Martin Coppack, Director, Fair By Design.
Sherisha is a single mum to her 8-year-old daughter. Sherisha used to work full time as a social worker but has had to cut down to three days a week to support her daughter’s additional needs. This leaves Sherisha and her daughter with an income of £18,000 per year to get by on. The average household income in the UK is £29,900[1].
Due to her low income, Sherisha isn’t able to buy household essentials such as her new fridge freezer outright. Instead, she uses a catalogue, so pays interest each month on her purchase, meaning her fridge will ultimately cost her over 50% more than if she’d been able to buy it outright. Sherisha’s low income also means her car insurance costs her more as she pays for it in monthly instalments by direct debit. The excess on her insurance is also high. When she had an accident, she had to take out a payday loan to cover it. Months on she is still paying this loan off and is unable to save.
Sherisha’s story isn’t uncommon. Fair By Design estimates that the poverty premium (the additional cost of being poor) affects over 10.5 million people across the UK. The University of Bristol found that people can pay up to £300 more a year for car insurance because they live in a deprived area and their post code is considered ‘high risk.’[2] Like so many low-income households across the UK, Sherisha’s inability to absorb income shocks is exacerbated by her low income. She pays more because she has less to begin with. So why does this happen and why isn’t tackling the poverty premium a key part of the Government’s levelling up agenda?

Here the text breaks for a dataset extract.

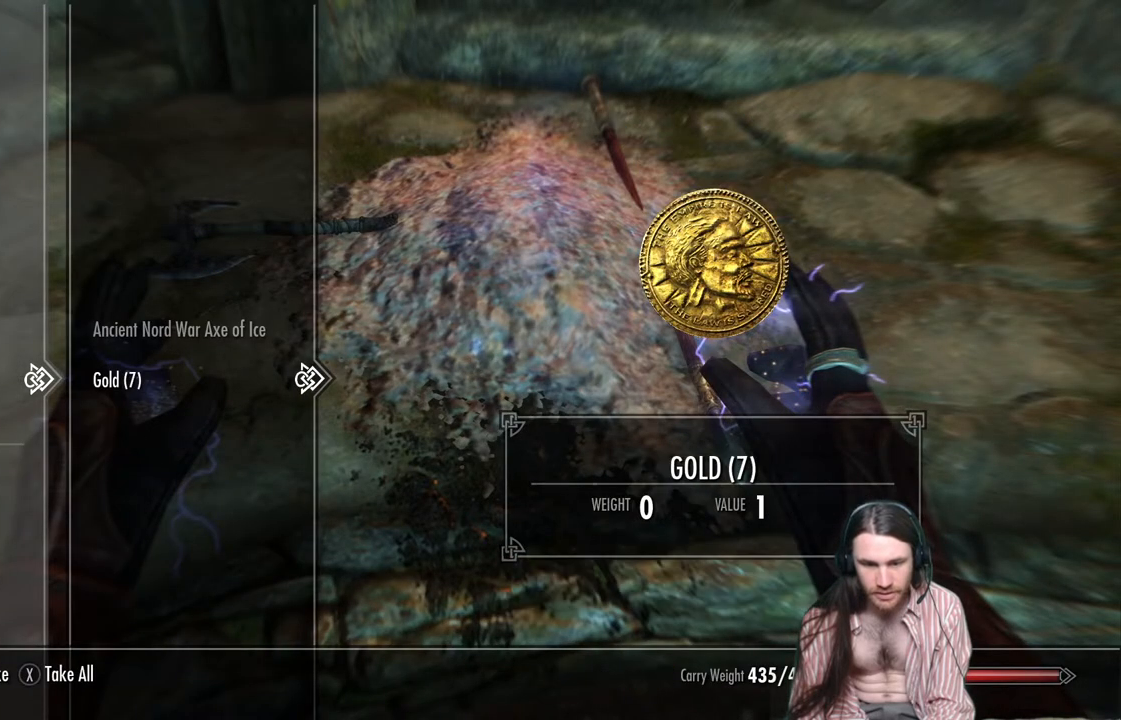
{"buttons": [], "left_stick": "center", "right_stick": "center", "events": [[17, "A", "down"], [100, "A", "up"], [350, "B", "down"], [383, "B", "up"]]}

Currently the Financial Conduct Authority (FCA) doesn’t have any statutory requirement to address or even take into account of, so called financial inclusion issues. But the Government’s review of the Future Regulatory Framework presents a golden opportunity to do just this. By giving the regulator responsibility to ‘must have regard’ to financial inclusion, it will ensure that the FCA routinely takes into account financial inclusion issues across its work. This will mean that resolvable issues such as universal access to affordable insurance or access to free cash machines will finally get addressed. This doesn’t mean the regulator will be pulled into carrying out social policy, but ensure that it considers financial inclusion across all that it does and decide who is best placed to act on those issues that continually fall between regulator and government. This should finally stop the merry go round and finger pointing on who should take responsibility for helping the most financially excluded in the UK.
This week, Fair By Design together with the Financial Inclusion Commission and a host of other signatories including Responsible Finance; industry players, L&G, Mastercard and Phoenix Group; consumer rights advocates such as Martin Lewis and StepChange Debt Charity; and supporters from across the political spectrum, wrote to the Economic Secretary, John Glen MP, calling on him to take this once-in-a-generation opportunity to ensure low-income consumers are no longer forgotten.
The Minister and the Government must not squander this opportunity to ensure that Sherisha and the thousands of people like her, are given a level playing field when accessing essential day-to-day services. Surely this is the true meaning of levelling up?
Find out more about the campaign here and here, and Fair By Design here.
Martin is Director of Fair By Design.
Fair By Design is dedicated to reshaping essential services, such as energy, credit and insurance, so they don’t cost more if you’re poor.
People in poverty pay more for a range of products including energy, through standard variable tariffs; loans and credit cards with higher interest rates; and expensive insurance premiums, by living in postcodes considered higher risk. This is known as the poverty premium.
They collaborate with industry, government, and regulators to design out the poverty premium. Its Venture Fund provides capital to help grow new and scalable ventures that are innovating to make markets fairer.
The Barrow Cadbury Trust runs its advocacy work, and Ascension manages the Venture Fund.
[1] ONS, Average household income, UK: financial year 2020, January 2021. www.ons.gov.uk/peoplepopulationandcommunity/personalandhouseholdfinances/incomeandwealth/bulletins/householddisposableincomeandinequality/financialyear2020
[2] University of Bristol, The poverty premium: A customer perspective, (2020).